O cenário é de grandes salas em um prédio suntuoso na capital paulista. Homens e mulheres estavam reunidos, na última semana de julho, para uma discussão ao redor de um nome: como seria batizada uma empresa que já havia nascido. Publicitários ligados a Nizan Guanaes, um dos sócios da agência Africa e que comanda o grupo, quebram a cabeça. Até então, o nome de guerra era ETH Bioenergia – uma referência ao principal produto da empresa: etanol (ou, em inglês, ethanol). Mas é preciso um novo, que entre fácil na cabeça das pessoas, que possa ser utilizado nas campanhas e transforme-se na marca do grupo – até o fechamento desta edição, havia nada menos que 250 possibilidades sobre a mesa, oferecidas pelos marqueteiros. O grupo em questão é o Odebrecht, que começou a preparar uma série de aquisições para formar o que, esperam seus executivos, deve vir a ser, no futuro, um dos três maiores conglomerados na exploração do álcool tanto no Brasil como no Exterior.

▶ _Instrução 1_
Explique, com base no texto, por que a empresa era chamada provisoriamente de ETH Bioenergia.
▶ _Instrução 2_
Responda às perguntas a seguir de acordo com o texto.
(a) Em que período estavam reunidos os homens e mulheres que discutiam o nome da empresa?
(b) Quantas possibilidades de nome havia sobre a mesa até o fechamento da edição?
(c) Qual é o grupo que começou a preparar uma série de aquisições?

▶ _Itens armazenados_

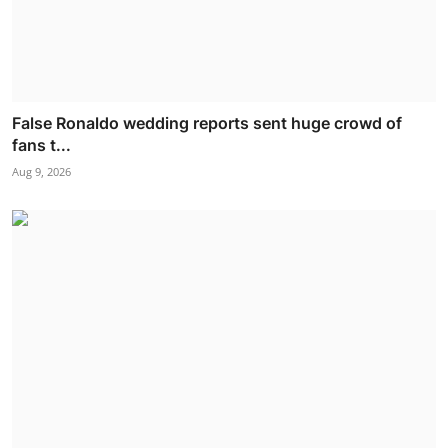
False Ronaldo wedding reports sent huge crowd of
fans t...
Aug 9, 2026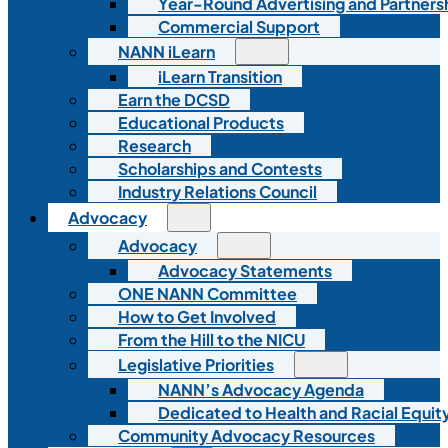
Year-Round Advertising and Partners
Commercial Support
NANN iLearn
iLearn Transition
Earn the DCSD
Educational Products
Research
Scholarships and Contests
Industry Relations Council
Advocacy
Advocacy
Advocacy Statements
ONE NANN Committee
How to Get Involved
From the Hill to the NICU
Legislative Priorities
NANN’s Advocacy Agenda
Dedicated to Health and Racial Equity
Community Advocacy Resources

▶ _Resposta 1_
O nome era uma referência ao principal produto da empresa, o etanol, que em inglês se chama ethanol.

▶ _Resposta 2_
(a) Na última semana de julho.
(b) 250 possibilidades.
(c) O grupo Odebrecht.